-- Short problem 1 --
In the catfish tournament schedule thread, what is the entry fee for each tournament?
-- Short problem 2 --
Continue the catfish tournament thread from the point where it stops.

-- Excerpt to read --
# Northern Ohio Catfish Tournament Trail 2013 schedule



## JASON STANFIELD (May 24, 2011)

Here is the NOCTT 2013 schedule Knox lake might be moved up or down a week. I will update the website with times and ramp locations. All tournaments are $50.00 entry $10.00 Optional Big fish and $10.00 Optional Flathead Pot.
4-13 Lake Milton
5-18 Huron River
6-22 Sandusky Bay
7-13 Knox Lake
8-31 Alum Creek
9-21 Portage Lakes
10-19 Clear fork


----------



## AkronCATS (Nov 5, 2008)

Kinda looks like only one legit shot at a flat head.


----------



## JASON STANFIELD (May 24, 2011)

-- Data provided --
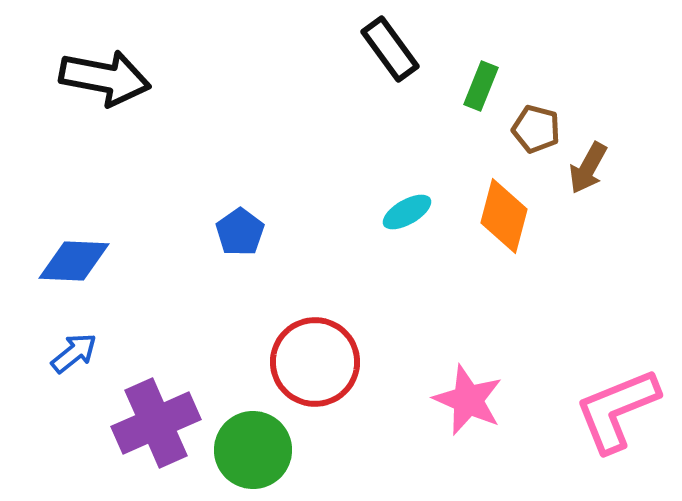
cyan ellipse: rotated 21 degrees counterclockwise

-- Exercise response 1 --
$50.00

-- Exercise response 2 --
Knox has flattheads, I seen pictures of some nice ones caught in portage and alum creek, odnr guy told me when they shocked Milton they had some in high 50 pound range. My buddy kenny had a monster at the boat at the bay till the it rapped around the prop and broke off it was at least 50. Huron river is loaded with them. Not sure about clear fork a lot of these lakes probly don't get fished for them.

posted using Outdoor Hub Campfire


----------



## AkronCATS (Nov 5, 2008)

With that said, maybe we'll see a few!!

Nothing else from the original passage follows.